Writing to prison inmates as pen pals - what to be mindful of?

I have not gotten involved with a church prison ministry yet, but I have considered writing letters to prison inmates (people I don’t know and have no connection) as pen-pal ministry. What are the risks involved, and what should I be aware of (law and procedure-wise?) I won’t divulge any personal info to them, of course - more like letting them have someone to talk to.

While I have not done this myself, I can think of a few things off the top of my head.

Do not give any information that would allow them to find you if they are released and/or escape. I would use a PO Box (not in your hometown, but a neighboring one) for mailing purposes. If possible, don’t let the inmate know what church is sponsoring the relationship. You might want to even consider not giving your last name and/or using a pen-name.

Do not give any legal advice, as there would seem to be several ways in which that could go wrong.

Absolutely don’t send money, outside of small amounts for their commissary. Frankly, I would be hesitant to do even that for fear of setting a precedent which could provide a basis for larger demands. A subscription to appropriate magazines might be a better gift if you want to do so. Check with the prison as to what is allowed.

Don’t agree to contact people on the outside for the inmate. You don’t know who you might be going to meet or what they are capable of.

Remember that the person you are communicating with is a criminal and is probably very good at manipulating others. Unlike you, the inmate has all the time in the world to think about how to do so. Be on guard against attempts to do so with you.

All that said, I applaud you for your interest in performing this service. Just don’t get your hopes up that you will be the cause of someone turning his life around and walking the straight and narrow. It might happen, but the odds are against it.

I, to would be wary of any info given. It’s so easy to find people now with social media as it is.

I write to someone on death row. He’s never getting out.

I’ve told him about my life and family, I’m not living in fear that he’s ever going to come over to the UK and seek me out.

What we have been warned about is another inmate appropriating the letters and starting to manipulate the relationship. What we were told, by an inmate with whom we were corresponding, that in prison con artists find people who are receiving letters and either divert the letters to themselves or take them from the recipient, and start replying. Apparently they can make themselves sound like anyone and sound very sympathetic. They after all have nothing but time to refine their craft. You have to be very careful to avoid falling in to a trap while you think you are corresponding to a friend or relation.
Not to discourage you from writing-far from it! But just be careful about the possibility of manipulation.

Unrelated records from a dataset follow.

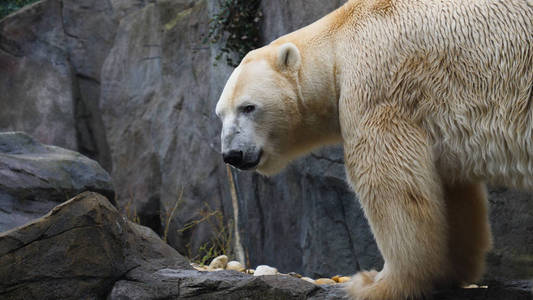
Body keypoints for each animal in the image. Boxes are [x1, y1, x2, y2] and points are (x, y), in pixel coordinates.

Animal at [214, 0, 528, 300]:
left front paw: (377, 283)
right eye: (220, 114)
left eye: (248, 107)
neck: (337, 44)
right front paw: (449, 272)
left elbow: (390, 181)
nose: (232, 155)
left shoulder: (378, 85)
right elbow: (451, 192)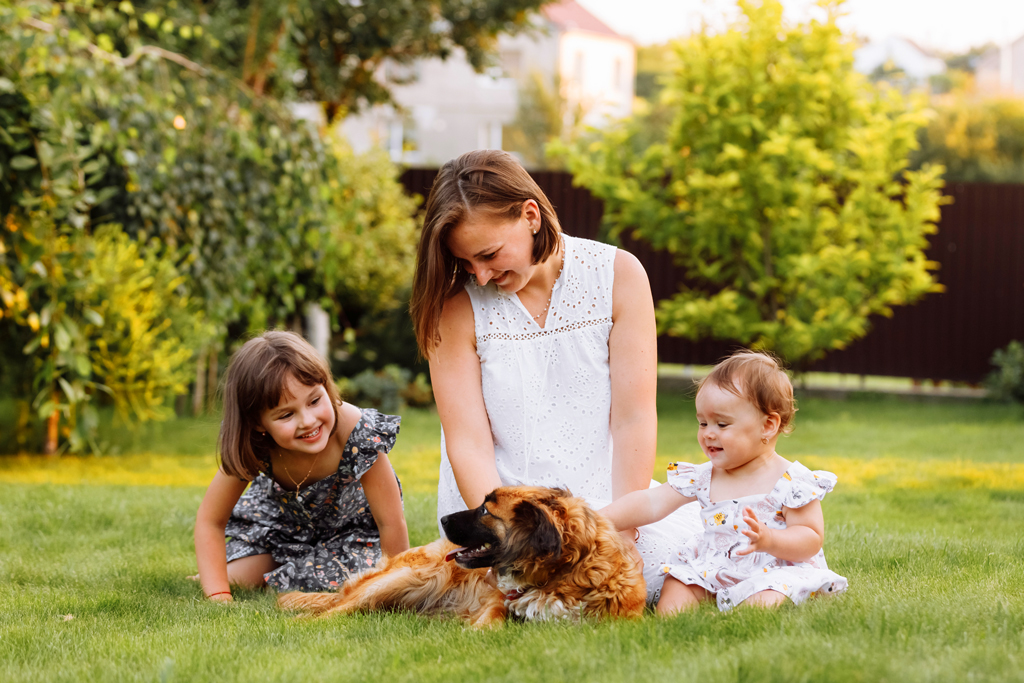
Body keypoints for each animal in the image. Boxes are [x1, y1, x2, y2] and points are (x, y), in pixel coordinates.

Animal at [278, 485, 647, 626]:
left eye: (485, 510)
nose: (442, 520)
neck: (563, 573)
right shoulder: (499, 601)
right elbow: (493, 618)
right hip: (410, 577)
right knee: (338, 609)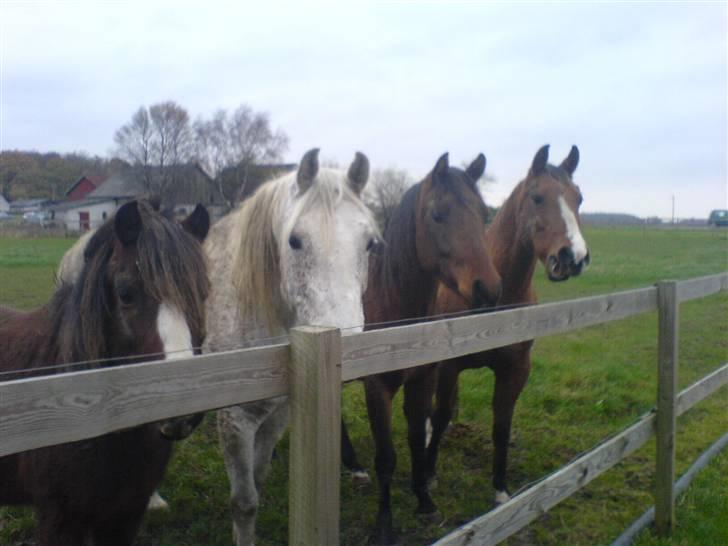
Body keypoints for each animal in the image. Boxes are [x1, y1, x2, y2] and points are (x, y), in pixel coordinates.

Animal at [202, 149, 378, 544]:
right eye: (294, 241)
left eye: (370, 243)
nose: (348, 352)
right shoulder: (235, 421)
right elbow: (244, 502)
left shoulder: (278, 414)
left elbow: (258, 480)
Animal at [362, 151, 504, 540]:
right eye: (438, 214)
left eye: (484, 213)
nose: (488, 289)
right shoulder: (377, 388)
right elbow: (386, 457)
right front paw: (384, 525)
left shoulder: (423, 379)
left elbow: (416, 439)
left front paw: (424, 500)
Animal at [424, 143, 588, 502]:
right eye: (537, 197)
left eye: (579, 198)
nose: (573, 258)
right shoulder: (449, 365)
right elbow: (441, 415)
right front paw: (428, 476)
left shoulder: (516, 369)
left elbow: (502, 425)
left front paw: (500, 490)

Thanks. Is there anything that is illegal to write to a prison inmate? (such as legal advice or information about court cases, as already mentioned, but I wouldn’t be writing that)

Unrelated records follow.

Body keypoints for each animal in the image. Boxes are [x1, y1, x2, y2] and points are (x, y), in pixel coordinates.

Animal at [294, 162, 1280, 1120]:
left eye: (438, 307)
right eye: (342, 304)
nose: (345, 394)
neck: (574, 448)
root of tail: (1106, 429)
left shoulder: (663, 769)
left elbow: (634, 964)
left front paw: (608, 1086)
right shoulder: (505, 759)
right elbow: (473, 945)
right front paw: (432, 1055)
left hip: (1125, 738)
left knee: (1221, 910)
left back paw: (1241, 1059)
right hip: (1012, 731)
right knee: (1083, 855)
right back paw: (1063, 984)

Also, how about emails? (not using my personal everyday email, but a different one set up.)

If you are really so afraid about what this hypothetical criminal may try to do to you, isn’t the simplest solution be to not pick a criminal pen pal?

Don’t believe what they tell you about being innocent and reformed. And do not sen them any cash. That would open the floodgates.

Also, don’t send Boggle timer sand. That is really cocaine.

Everyone’s warning you to be cautious and that’s all good, but might I just say that I truly admire you for doing this. It’s a kind act of the purest charity, and you should be commended for it.

I’m cutting and pasting my response from 2007 from an earlier thread.:

Now, this was in the days before common Internet access, where it would not have been easy to get details on the inmates, what their sentences were, and exactly what they looked like.

Except he says it is a church prison ministry. It isn’t charity, it is a recruitment drive.

Thanks for the advice everyone.

AIUI, one has to be careful about writing things that could trigger grief or frustration in an inmate - for instance, writing about attending a family member’s graduation ceremony or wedding or going on vacation would make an inmate envious about not being able to do things like that. What sort of topics would be useful for conversation in mail? Sports? Steering clear of politics would probably be best, of course.

Related to what Darren said, what is your goal in writing? Are you looking for a hobby? Do you want to help prisoners pass the time? Do you hope to reform prisoners? Convert them to your church? Help them find God in a more general sense? Something else?

I’ll reaffirm the caution about sending money et al. That’s solid.

But for those of you who are saying ‘be careful! They’re master manipulators!’ and such? Have you ever met an person who’s an inmate in a prison? I’ve interviewed dozens over the years ranging from minor drug offenses to major child porn producers. Most of them are unsubtle, obvious fuck ups who couldn’t trick anyone with even the slightest bit of non-naivete. They vast majority were there because they couldn’t meet the minimal requirements of society to behave themselves.

Go ahead and write. You might do some good. But don’t go in fearfully thinking everything said is part of some master plan to fool you. Most will be just looking for some communication and human contact outside of the small society in which they find themselves.

Mainly giving them someone normal to talk to on the outside, “pass the time” might be the closest description based off of the ones you listed.

Yeah, 'cause no religious institution would ever do anything from a completely altruistic motive. :rolleyes:

Maybe some do, but not the ones I grew up around and am still surrounded by.

That is good to hear. The advice we received was from someone who has only been incarcerated for a year or two. So perhaps his advice was the caution/fear of a newbie.